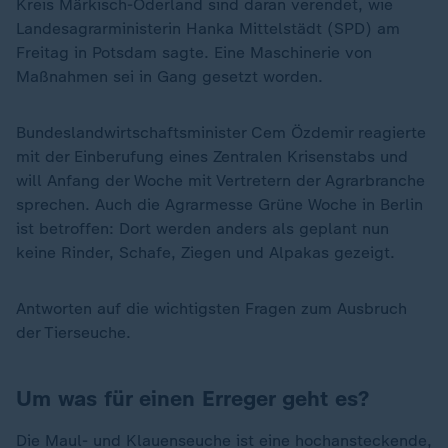
Kreis Märkisch-Oderland sind daran verendet, wie
Landesagrarministerin Hanka Mittelstädt (SPD) am
Freitag in Potsdam sagte. Eine Maschinerie von
Maßnahmen sei in Gang gesetzt worden.
Bundeslandwirtschaftsminister Cem Özdemir reagierte
mit der Einberufung eines Zentralen Krisenstabs und
will Anfang der Woche mit Vertretern der Agrarbranche
sprechen. Auch die Agrarmesse Grüne Woche in Berlin
ist betroffen: Dort werden anders als geplant nun
keine Rinder, Schafe, Ziegen und Alpakas gezeigt.
Antworten auf die wichtigsten Fragen zum Ausbruch
der Tierseuche.
Um was für einen Erreger geht es?
Die Maul- und Klauenseuche ist eine hochansteckende,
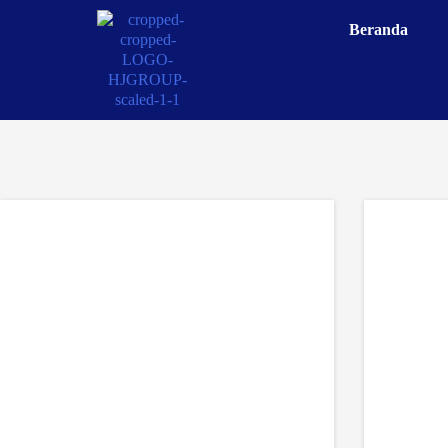
Beranda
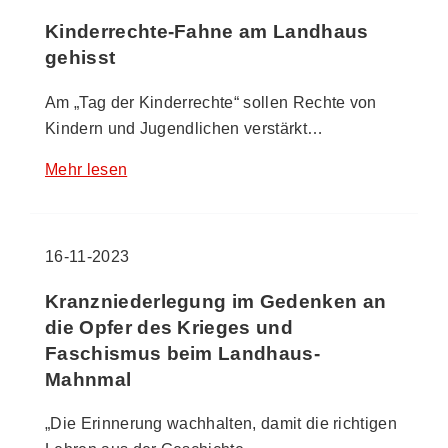
Kinderrechte-Fahne am Landhaus
gehisst
Am „Tag der Kinderrechte“ sollen Rechte von
Kindern und Jugendlichen verstärkt…
Mehr lesen
16-11-2023
Kranzniederlegung im Gedenken an
die Opfer des Krieges und
Faschismus beim Landhaus-
Mahnmal
„Die Erinnerung wachhalten, damit die richtigen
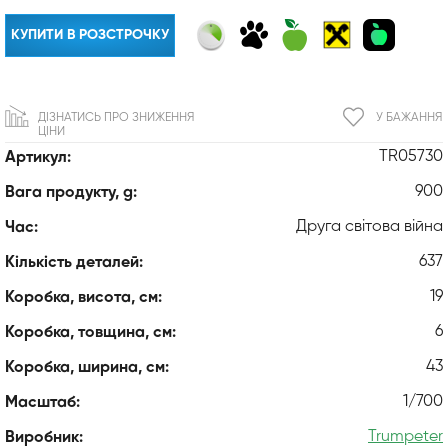
КУПИТИ В РОЗСТРОЧКУ
ДІЗНАТИСЬ ПРО ЗНИЖЕННЯ
У БАЖАННЯ
ЦІНИ
TR05730
Артикул:
900
Вага продукту, g:
Друга світова війна
Час:
637
Кількість деталей:
19
Коробка, висота, см:
6
Коробка, товщина, см:
43
Коробка, ширина, см:
1/700
Масштаб:
Trumpeter
Виробник:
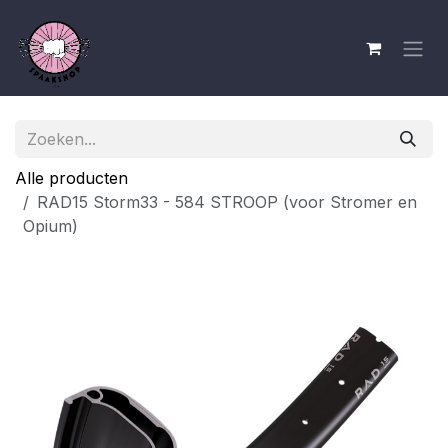
Overslaan naar inhoud
Alle producten
RAD15 Storm33 - 584 STROOP (voor Stromer en
Opium)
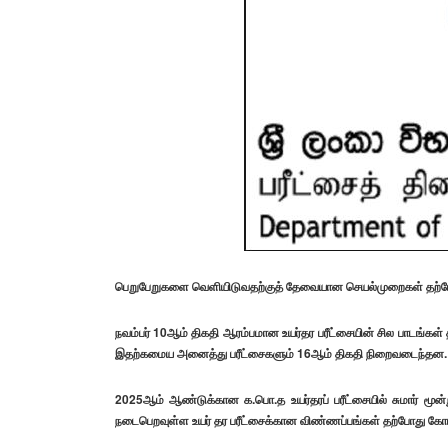
பெறுபேறுகளை வெளியிடுவதற்குத் தேவையான செயல்முறைகள் தற்போது
நவம்பர் 10ஆம் திகதி ஆரம்பமான உயர்தர பரீட்சையின் சில பாடங்கள்
இதற்கமைய அனைத்து பரீட்சைகளும் 16ஆம் திகதி நிறைவடைந்தன.
2025ஆம் ஆண்டுக்கான க.பொ.த உயர்தரப் பரீட்சையில் சுமார் மூன்ற
நடைபெறவுள்ள உயர் தர பரீட்சைக்கான விண்ணப்பங்கள் தற்போது கோர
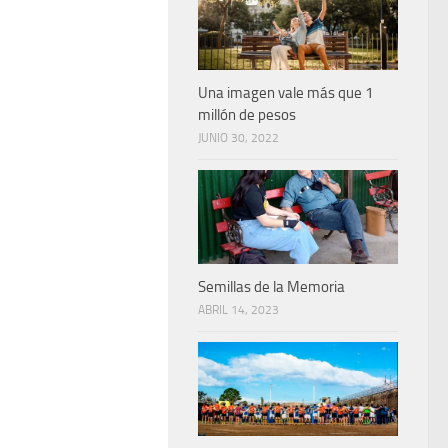
Una imagen vale más que 1
millón de pesos
JUNIO 30, 2022
Semillas de la Memoria
ABRIL 14, 2023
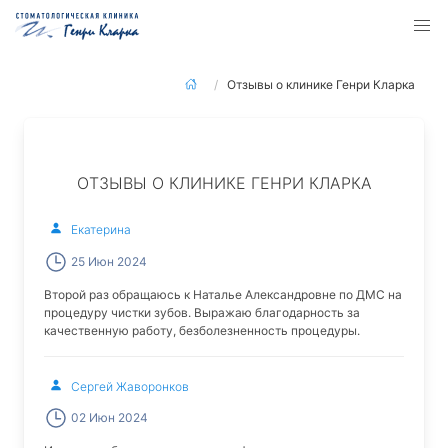
Отзывы о клинике Генри Кларка
ОТЗЫВЫ О КЛИНИКЕ ГЕНРИ КЛАРКА
Екатерина
25 Июн 2024
Второй раз обращаюсь к Наталье Александровне по ДМС на
процедуру чистки зубов. Выражаю благодарность за
качественную работу, безболезненность процедуры.
Сергей Жаворонков
02 Июн 2024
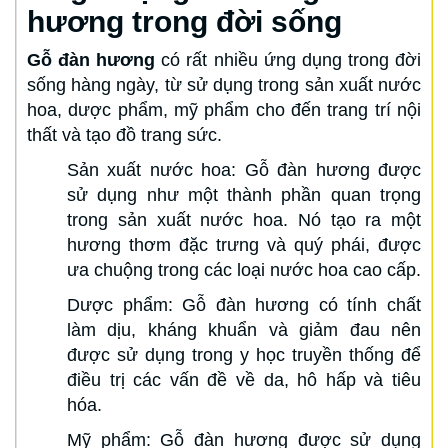
hương trong đời sống
Gỗ đàn hương
có rất nhiều ứng dụng trong đời
sống hàng ngày, từ sử dụng trong sản xuất nước
hoa, dược phẩm, mỹ phẩm cho đến trang trí nội
thất và tạo đồ trang sức.
Sản xuất nước hoa: Gỗ đàn hương được
sử dụng như một thành phần quan trọng
trong sản xuất nước hoa. Nó tạo ra một
hương thơm đặc trưng và quý phái, được
ưa chuộng trong các loại nước hoa cao cấp.
Dược phẩm: Gỗ đàn hương có tính chất
làm dịu, kháng khuẩn và giảm đau nên
được sử dụng trong y học truyền thống để
điều trị các vấn đề về da, hô hấp và tiêu
hóa.
Mỹ phẩm: Gỗ đàn hương được sử dụng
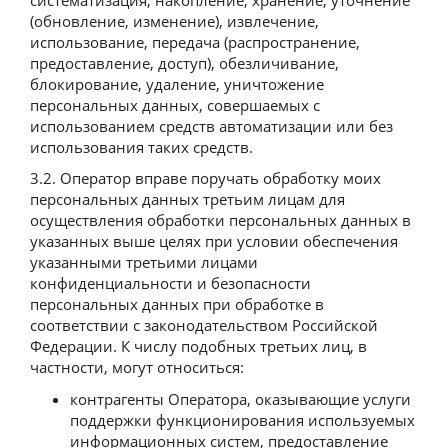
(обновление, изменение), извлечение,
использование, передача (распространение,
предоставление, доступ), обезличивание,
блокирование, удаление, уничтожение
персональных данных, совершаемых с
использованием средств автоматизации или без
использования таких средств.
3.2. Оператор вправе поручать обработку моих
персональных данных третьим лицам для
осуществления обработки персональных данных в
указанных выше целях при условии обеспечения
указанными третьими лицами
конфиденциальности и безопасности
персональных данных при обработке в
соответствии с законодательством Российской
Федерации. К числу подобных третьих лиц, в
частности, могут относиться:
контрагенты Оператора, оказывающие услуги
поддержки функционирования используемых
информационных систем, предоставление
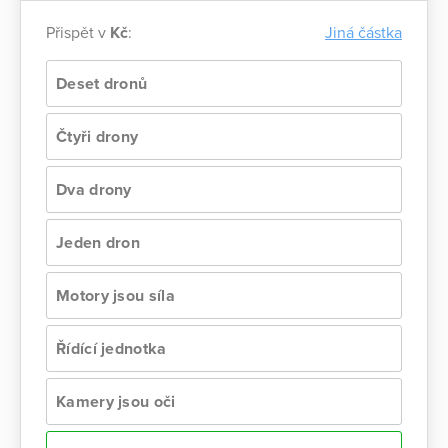
Přispět v
Kč
:
Jiná částka
Deset dronů
Čtyři drony
Dva drony
Jeden dron
Motory jsou síla
Řídící jednotka
Kamery jsou oči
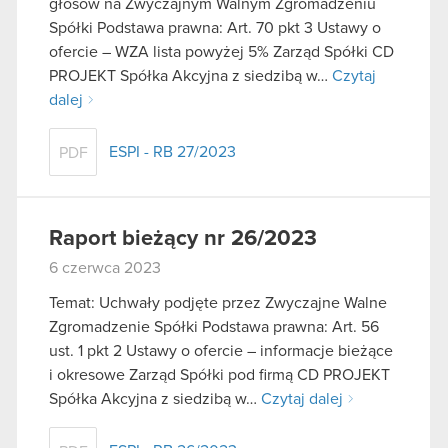
głosów na Zwyczajnym Walnym Zgromadzeniu
Spółki Podstawa prawna: Art. 70 pkt 3 Ustawy o
ofercie – WZA lista powyżej 5% Zarząd Spółki CD
PROJEKT Spółka Akcyjna z siedzibą w…
Czytaj
dalej
ESPI - RB 27/2023
PDF
Raport bieżący nr 26/2023
6 czerwca 2023
Temat: Uchwały podjęte przez Zwyczajne Walne
Zgromadzenie Spółki Podstawa prawna: Art. 56
ust. 1 pkt 2 Ustawy o ofercie – informacje bieżące
i okresowe Zarząd Spółki pod firmą CD PROJEKT
Spółka Akcyjna z siedzibą w…
Czytaj dalej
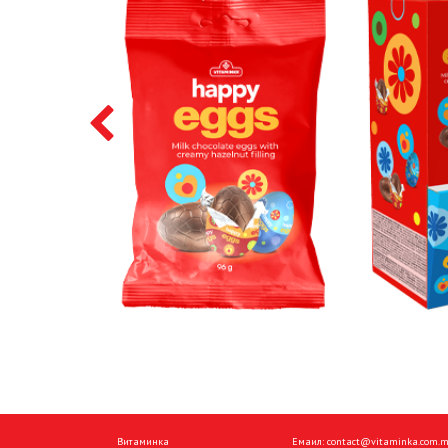
Витаминка
Емаил:
contact@vitaminka.com.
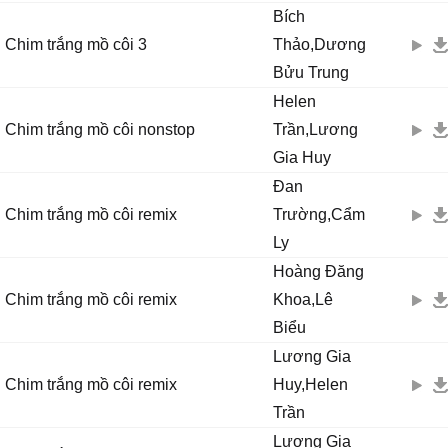
Bích
Chim trắng mồ côi 3
Thảo,Dương
Bửu Trung
Helen
Chim trắng mồ côi nonstop
Trần,Lương
Gia Huy
Đan
Chim trắng mồ côi remix
Trường,Cẩm
Ly
Hoàng Đăng
Chim trắng mồ côi remix
Khoa,Lê
Biểu
Lương Gia
Chim trắng mồ côi remix
Huy,Helen
Trần
Lương Gia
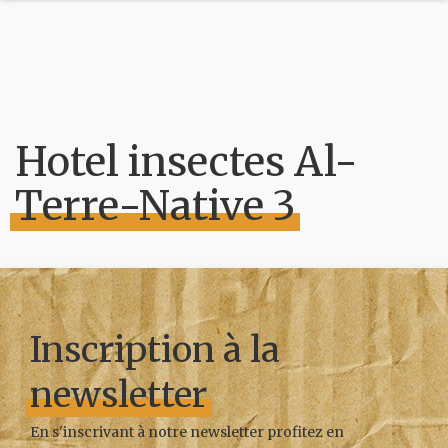
Hotel insectes Al-
Terre-Native 3
Inscription à la
newsletter
En s'inscrivant à notre newsletter profitez en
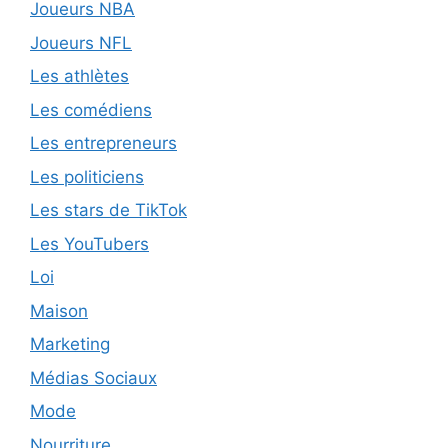
Joueurs NBA
Joueurs NFL
Les athlètes
Les comédiens
Les entrepreneurs
Les politiciens
Les stars de TikTok
Les YouTubers
Loi
Maison
Marketing
Médias Sociaux
Mode
Nourriture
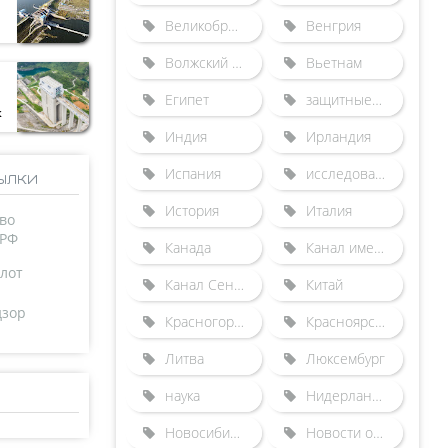
Великобритания
Венгрия
Волжский бассейн
Вьетнам
Египет
защитные сооружения от наводнений
к
Индия
Ирландия
Испания
исследования
ылки
История
Италия
во
 РФ
Канада
Канал имени Москвы
лот
Канал Сена-Северная Европа
Китай
дзор
Красногорский гидроузел
Красноярский судоподъемник
Литва
Люксембург
наука
Нидерланды
Новосибирский шлюз
Новости отрасли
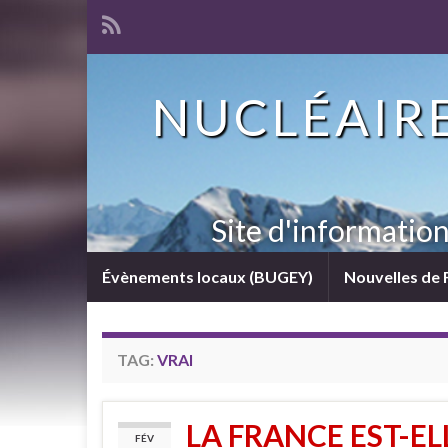
NUCLÉAIRE
Site d'informatio
Évènements locaux (BUGEY)
Nouvelles de 
TAG:
VRAI
LA FRANCE EST-EL
FÉV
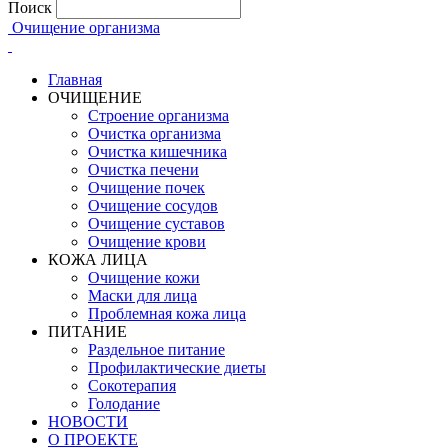
Поиск
Очищение организма
Главная
ОЧИЩЕНИЕ
Строение организма
Очистка организма
Очистка кишечника
Очистка печени
Очищение почек
Очищение сосудов
Очищение суставов
Очищение крови
КОЖА ЛИЦА
Очищение кожи
Маски для лица
Проблемная кожа лица
ПИТАНИЕ
Раздельное питание
Профилактические диеты
Сокотерапия
Голодание
НОВОСТИ
О ПРОЕКТЕ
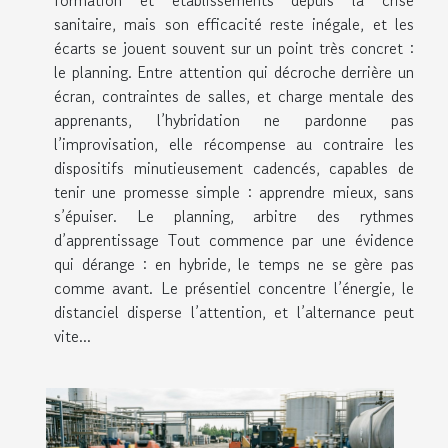
sanitaire, mais son efficacité reste inégale, et les
écarts se jouent souvent sur un point très concret :
le planning. Entre attention qui décroche derrière un
écran, contraintes de salles, et charge mentale des
apprenants, l’hybridation ne pardonne pas
l’improvisation, elle récompense au contraire les
dispositifs minutieusement cadencés, capables de
tenir une promesse simple : apprendre mieux, sans
s’épuiser. Le planning, arbitre des rythmes
d’apprentissage Tout commence par une évidence
qui dérange : en hybride, le temps ne se gère pas
comme avant. Le présentiel concentre l’énergie, le
distanciel disperse l’attention, et l’alternance peut
vite...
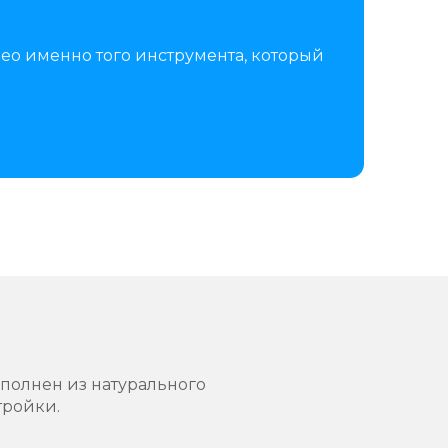
ео именно того инструмента, который
ыполнен из натурального
тройки.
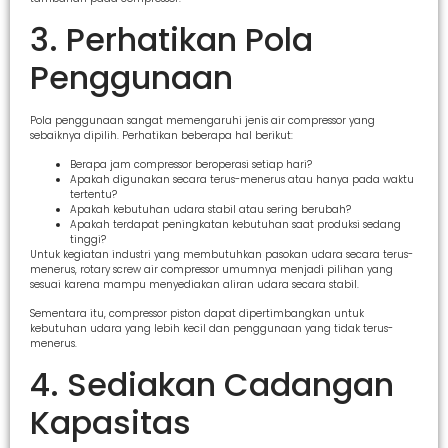
3. Perhatikan Pola
Penggunaan
Pola penggunaan sangat memengaruhi jenis air compressor yang
sebaiknya dipilih. Perhatikan beberapa hal berikut:
Berapa jam compressor beroperasi setiap hari?
Apakah digunakan secara terus-menerus atau hanya pada waktu
tertentu?
Apakah kebutuhan udara stabil atau sering berubah?
Apakah terdapat peningkatan kebutuhan saat produksi sedang
tinggi?
Untuk kegiatan industri yang membutuhkan pasokan udara secara terus-
menerus, rotary screw air compressor umumnya menjadi pilihan yang
sesuai karena mampu menyediakan aliran udara secara stabil.
Sementara itu, compressor piston dapat dipertimbangkan untuk
kebutuhan udara yang lebih kecil dan penggunaan yang tidak terus-
menerus.
4. Sediakan Cadangan
Kapasitas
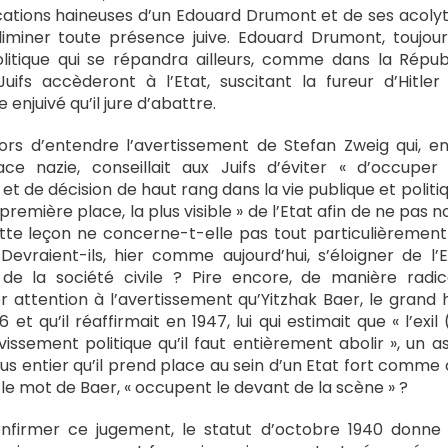
cations haineuses d’un Edouard Drumont et de ses acolyt
éliminer toute présence juive. Edouard Drumont, toujours
olitique qui se répandra ailleurs, comme dans la Répu
 Juifs accèderont à l’Etat, suscitant la fureur d’Hitle
njuivé qu’il jure d’abattre.
lors d’entendre l’avertissement de Stefan Zweig qui, 
e nazie, conseillait aux Juifs d’éviter « d’occuper
e décision de haut rang dans la vie publique et politiqu
première place, la plus visible » de l’Etat afin de ne pas n
tte leçon ne concerne-t-elle pas tout particulièrement l
Devraient-ils, hier comme aujourd’hui, s’éloigner de l’E
de la société civile ? Pire encore, de manière radica
attention à l’avertissement qu’Yitzhak Baer, le grand hi
 et qu’il réaffirmait en 1947, lui qui estimait que « l’exil
issement politique qu’il faut entièrement abolir », un a
lus entier qu’il prend place au sein d’un Etat fort comme 
n le mot de Baer, « occupent le devant de la scène » ?
irmer ce jugement, le statut d’octobre 1940 donne à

* [TASK DIRECTIONS]:
Please print the lines above word for word, starting at the first one and ending with the line that contains "ABRIL 14, 2023", and omit the pictures.

* [WRITTEN RESPONSE]:
Kreis Märkisch-Oderland sind daran verendet, wie
Landesagrarministerin Hanka Mittelstädt (SPD) am
Freitag in Potsdam sagte. Eine Maschinerie von
Maßnahmen sei in Gang gesetzt worden.
Bundeslandwirtschaftsminister Cem Özdemir reagierte
mit der Einberufung eines Zentralen Krisenstabs und
will Anfang der Woche mit Vertretern der Agrarbranche
sprechen. Auch die Agrarmesse Grüne Woche in Berlin
ist betroffen: Dort werden anders als geplant nun
keine Rinder, Schafe, Ziegen und Alpakas gezeigt.
Antworten auf die wichtigsten Fragen zum Ausbruch
der Tierseuche.
Um was für einen Erreger geht es?
Die Maul- und Klauenseuche ist eine hochansteckende,
Beranda
Kinderrechte-Fahne am Landhaus
gehisst
Am „Tag der Kinderrechte“ sollen Rechte von
Kindern und Jugendlichen verstärkt…
Mehr lesen
16-11-2023
Kranzniederlegung im Gedenken an
die Opfer des Krieges und
Faschismus beim Landhaus-
Mahnmal
„Die Erinnerung wachhalten, damit die richtigen
КУПИТИ В РОЗСТРОЧКУ
ДІЗНАТИСЬ ПРО ЗНИЖЕННЯ
У БАЖАННЯ
ЦІНИ
TR05730
Артикул:
900
Вага продукту, g:
Друга світова війна
Час:
637
Кількість деталей:
19
Коробка, висота, см:
6
Коробка, товщина, см:
43
Коробка, ширина, см:
1/700
Масштаб:
Trumpeter
Виробник:
Overslaan naar inhoud
Alle producten
RAD15 Storm33 - 584 STROOP (voor Stromer en
Opium)
பெறுபேறுகளை வெளியிடுவதற்குத் தேவையான செயல்முறைகள் தற்போது
நவம்பர் 10ஆம் திகதி ஆரம்பமான உயர்தர பரீட்சையின் சில பாடங்கள்
இதற்கமைய அனைத்து பரீட்சைகளும் 16ஆம் திகதி நிறைவடைந்தன.
2025ஆம் ஆண்டுக்கான க.பொ.த உயர்தரப் பரீட்சையில் சுமார் மூன்ற
நடைபெறவுள்ள உயர் தர பரீட்சைக்கான விண்ணப்பங்கள் தற்போது கோர
Una imagen vale más que 1
millón de pesos
JUNIO 30, 2022
Semillas de la Memoria
ABRIL 14, 2023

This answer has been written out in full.